İçimizdeki Maymun, insan ve primat davranışları arasındaki çok boyutlu benzerlikleri ele alıyor ve bunu kitabın da deyişiyle “iyi, kötü ve çirkine eşit mesafeden” yapıyor. Bu konuda da kitaba, iki yakın primat akrabamız olan şempanzeler ve bonobolar yardımcı oluyor. Bu iki tür, davranış ve eğilimleri açısından birbirine oldukça zıt konumdalar. Kitapta da değinildiği üzere bu zıtlık sebebiyle biz de “hem zalim hem de merhametli taraflarımızla, dünyada bir Janus kafası gibi duruyoruz.”. Kendi bakış açımdan da bu değerlendirme, kitabın özü ve vardığı sonuç bakımından oldukça önemli bir başlangıç noktası. Kitabın; iktidar, cinsellik, şiddet, iyilik ve ahlak kavramı üzerinde detaylıca durduğu ilerleyen bölümlerinde insan doğasının, tek bir çizgide yoğunlaşan eğilimler doğrultusunda ele alınmaktansa, farklı durum ve şartlar altında çeşitli yanıtlarda bulunabilen ve sosyal etkileşimlere oldukça duyarlı olduğu bir tablosu çiziliyor. Örneğin, kitabın toplumda yerleşmiş kültür ve ahlak normlarıyla ilgili bölümünde, yakın akrabalarımız olan şempanzelerin ve bonoboların sıklıkla birbirine yardımda bulunduğunu ve bu davranışta karşılıklılık ilkesinin yattığının altı çiziliyor. Özellikle avlanmış hayvan eti paylaşımında su yüzüne çıkan bu eğilimin, bugünkü toplumların, fakirlerin yararlanacağı düzenlemeler lehinde oy kullanmasında, ya da yeterli yiyeceğe ulaşamayan kitlelere yardım edilmesinde yaptıkları seçimlerin temelinde yatan itki olduğunu savunuyor yazar. Fakat aynı zamanda yakın insan ilişkilerinde geçici dengesizliklerin daha tolere edilebilir olduğunu ekleyip indirgemeci bir yaklaşımdan da uzak duruyor.

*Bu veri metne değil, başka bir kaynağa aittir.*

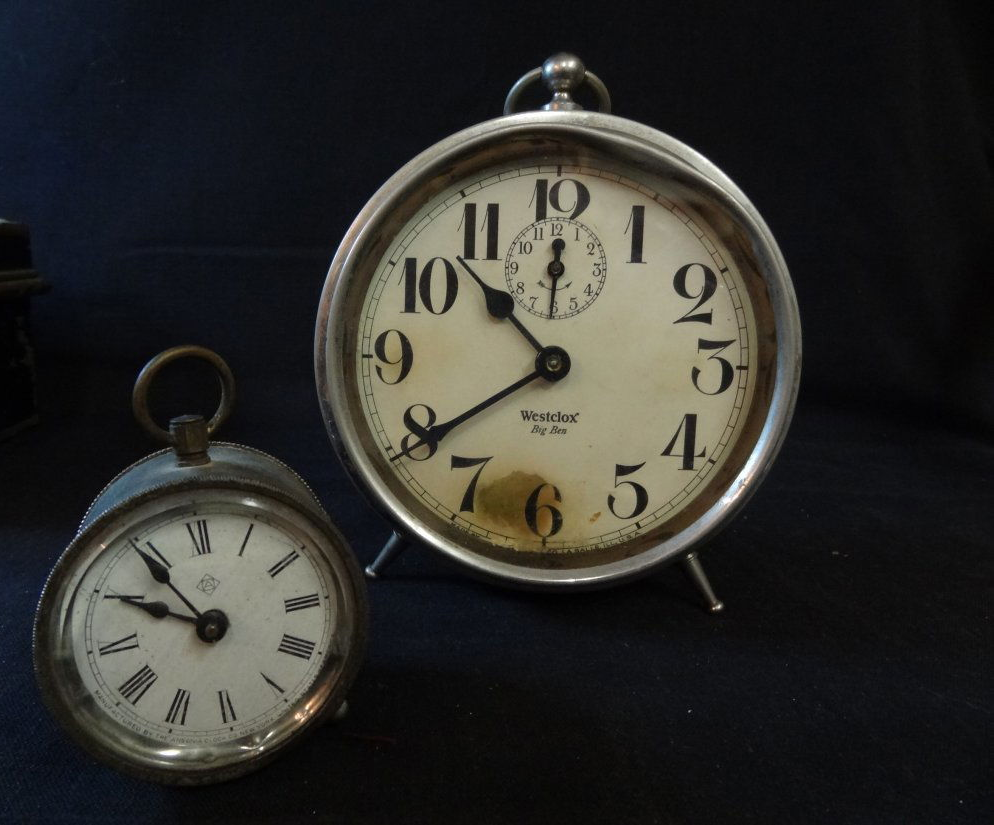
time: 10:39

Bu kitabı Seçki Söyleşisi’nde tartışmanın en keyifli yanlarından biri siyasi ideoloji ve biyolojinin ilişkisine de değiniliyor olmasıydı. İnsan biyolojisini ve köklerini doğru anlamanın ve yorumlamanın önemini, çeşitli ideolojik amaçlar uğruna insan biyolojisi mirasının çok zaman manipüle edildiği ve kullanıldığını hatırlayınca anlamak mümkün oluyor. Özellikle sosyal Darwinizm gibi, bireyler ve toplumlar arası rekabetin toplumsal gelişimde bir kilit taşı olarak gören bakış açılarının, bilimsel literatürdeki anlamını ve karşılığını belli düzeylerde sorgulayabilecek konuma gelmek bence geçen ayki söyleşinin en büyük artılarından biriydi.
Yazıyı sonlandırırken, farklı boyutlarda insan biyolojisini ve köklerini ele aldığımız ve bunların bugünün toplumları için ne anlama geldiğini araştırıp tartıştığımız bu çok keyifli okuma süreci ve söyleşiyi mümkün kılan tüm katılımcılarımıza teşekkür etmek istiyoruz. Bizim için kendimizi oldukça geliştirdiğimiz, çok şey öğrendiğimiz ve zihnimizde yeni pencereler açtığımız bir ay oldu.
Gelecek aylarda görüşmek üzere ?
Kaynakça: Waal, F. (2008). İçimizdeki Maymun: Biz Neden Biziz? Metis Yayınları.